Instructions for the task:
Locate the word "objets" in the data below, then copy every line that holds it.

-------- Exercise data

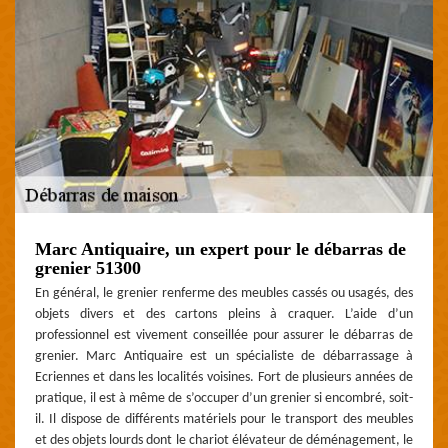
Marc Antiquaire, un expert pour le débarras de
grenier 51300
En général, le grenier renferme des meubles cassés ou usagés, des
objets divers et des cartons pleins à craquer. L’aide d’un
professionnel est vivement conseillée pour assurer le débarras de
grenier. Marc Antiquaire est un spécialiste de débarrassage à
Ecriennes et dans les localités voisines. Fort de plusieurs années de
pratique, il est à même de s’occuper d’un grenier si encombré, soit-
il. Il dispose de différents matériels pour le transport des meubles
et des objets lourds dont le chariot élévateur de déménagement, le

----------------

Result of the exercise:
objets divers et des cartons pleins à craquer. L’aide d’un
et des objets lourds dont le chariot élévateur de déménagement, le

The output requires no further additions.